> Work task
If pictures are present, leave them out, and copy the data word for word.

[Input material]

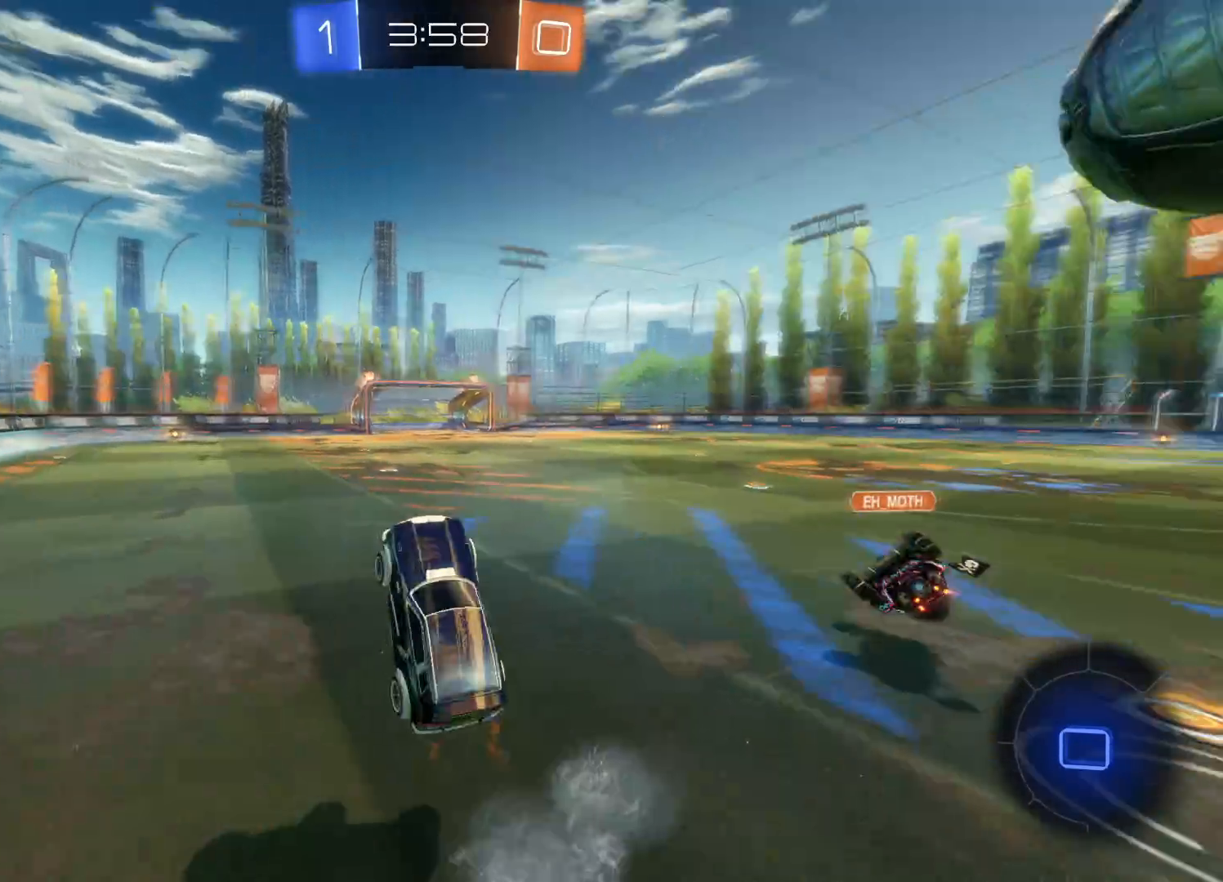
{"buttons": ["L1", "R2"], "left_stick": "right", "right_stick": "center", "events": [[83, "left_stick", "right"], [100, "TRIANGLE", "up"], [450, "L1", "down"]]}
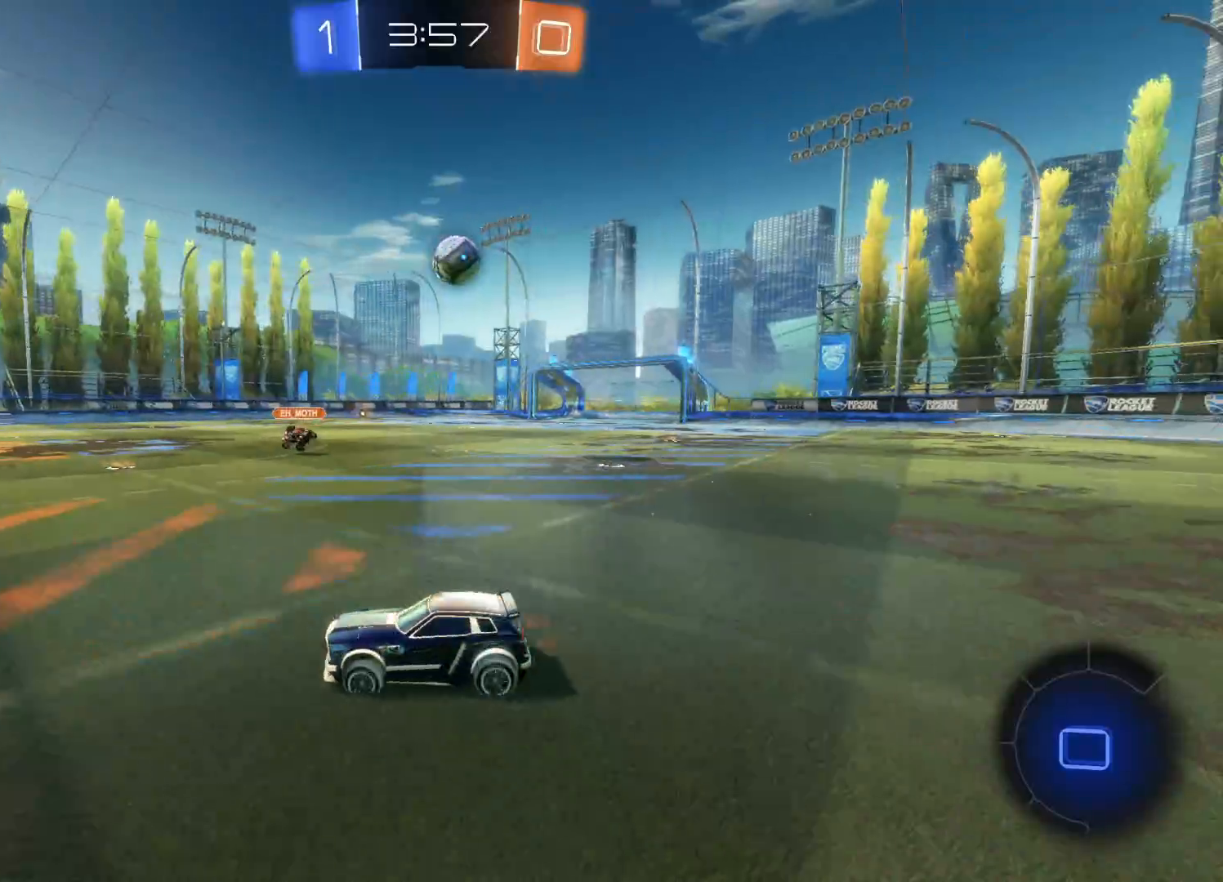
{"buttons": ["CIRCLE", "R2"], "left_stick": "right", "right_stick": "center", "events": [[50, "L1", "up"], [400, "CIRCLE", "down"]]}
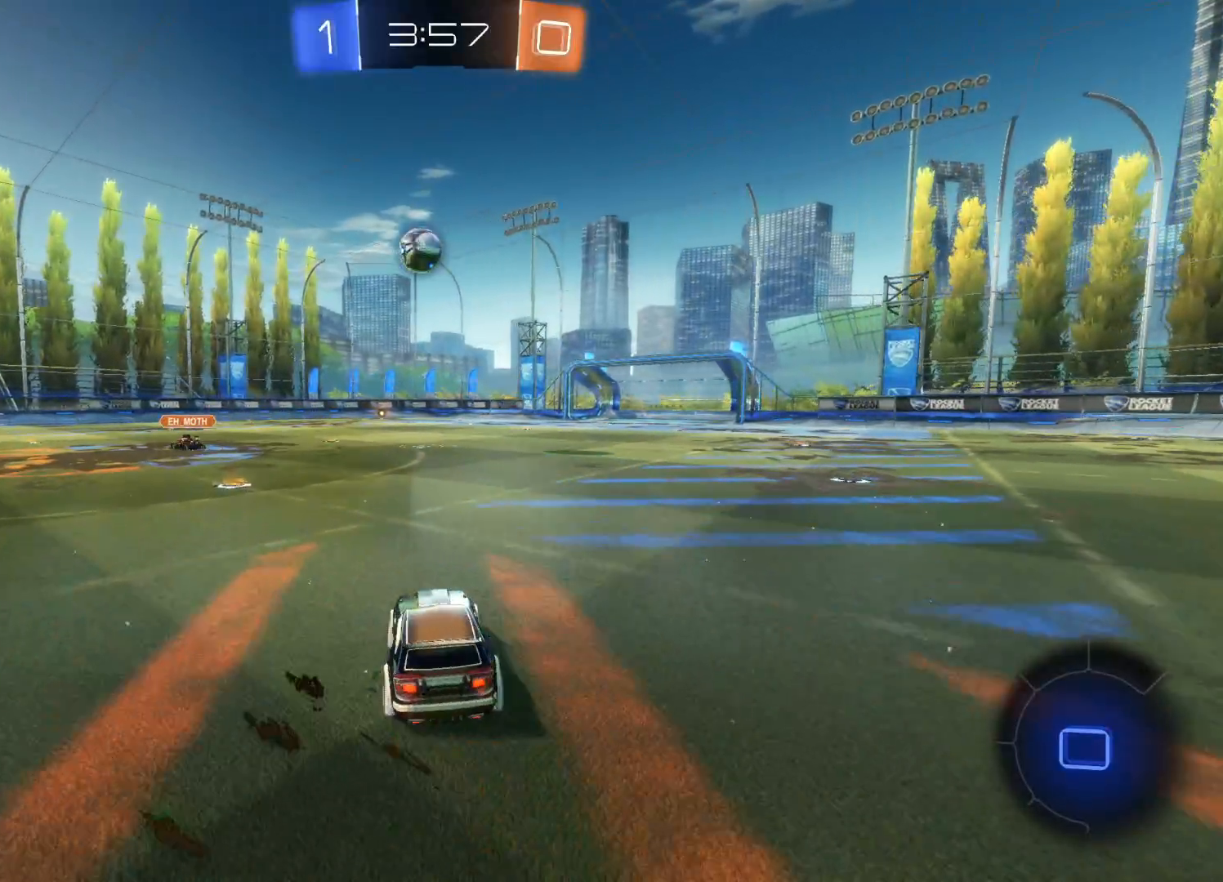
{"buttons": ["CROSS", "R2"], "left_stick": "up-right", "right_stick": "center", "events": [[166, "left_stick", "up"], [200, "CIRCLE", "up"], [300, "CROSS", "down"], [383, "CROSS", "up"], [416, "left_stick", "up-right"], [433, "CROSS", "down"]]}
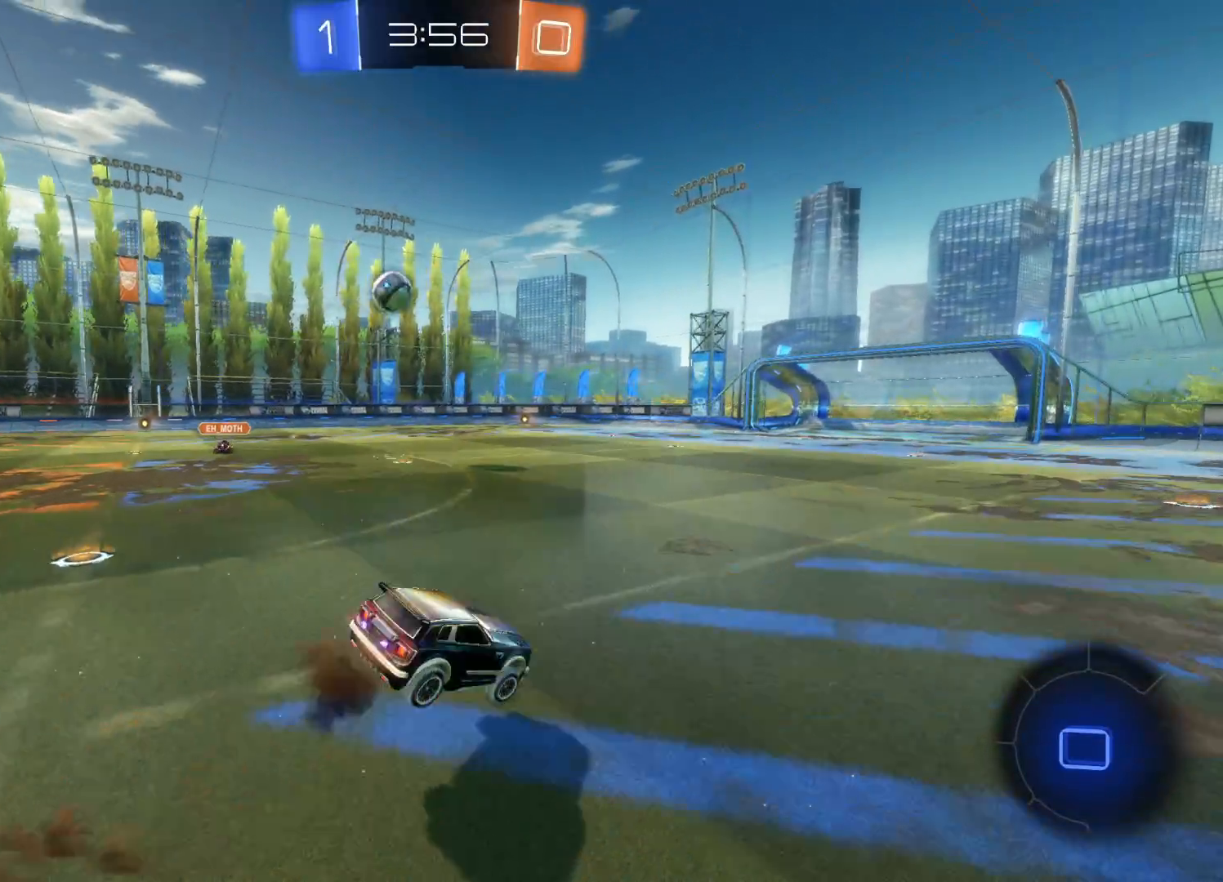
{"buttons": ["R2"], "left_stick": "center", "right_stick": "center", "events": [[33, "CROSS", "up"], [66, "left_stick", "center"], [100, "TRIANGLE", "down"], [216, "TRIANGLE", "up"]]}
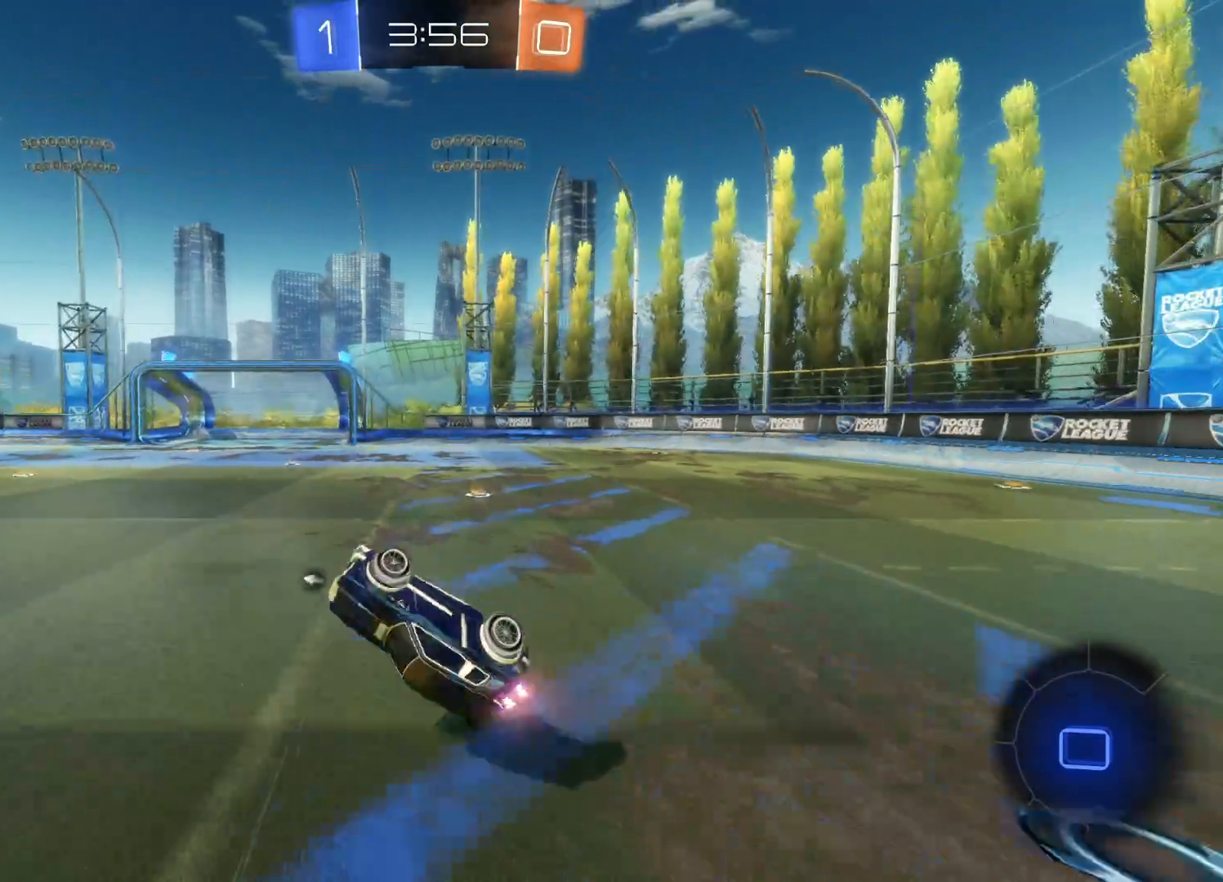
{"buttons": ["R2"], "left_stick": "right", "right_stick": "center", "events": [[216, "left_stick", "right"]]}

[/Input material]

> Response box
{"buttons": ["L1", "R2"], "left_stick": "right", "right_stick": "center", "events": [[83, "left_stick", "right"], [100, "TRIANGLE", "up"], [450, "L1", "down"]]}
{"buttons": ["CIRCLE", "R2"], "left_stick": "right", "right_stick": "center", "events": [[50, "L1", "up"], [400, "CIRCLE", "down"]]}
{"buttons": ["CROSS", "R2"], "left_stick": "up-right", "right_stick": "center", "events": [[166, "left_stick", "up"], [200, "CIRCLE", "up"], [300, "CROSS", "down"], [383, "CROSS", "up"], [416, "left_stick", "up-right"], [433, "CROSS", "down"]]}
{"buttons": ["R2"], "left_stick": "center", "right_stick": "center", "events": [[33, "CROSS", "up"], [66, "left_stick", "center"], [100, "TRIANGLE", "down"], [216, "TRIANGLE", "up"]]}
{"buttons": ["R2"], "left_stick": "right", "right_stick": "center", "events": [[216, "left_stick", "right"]]}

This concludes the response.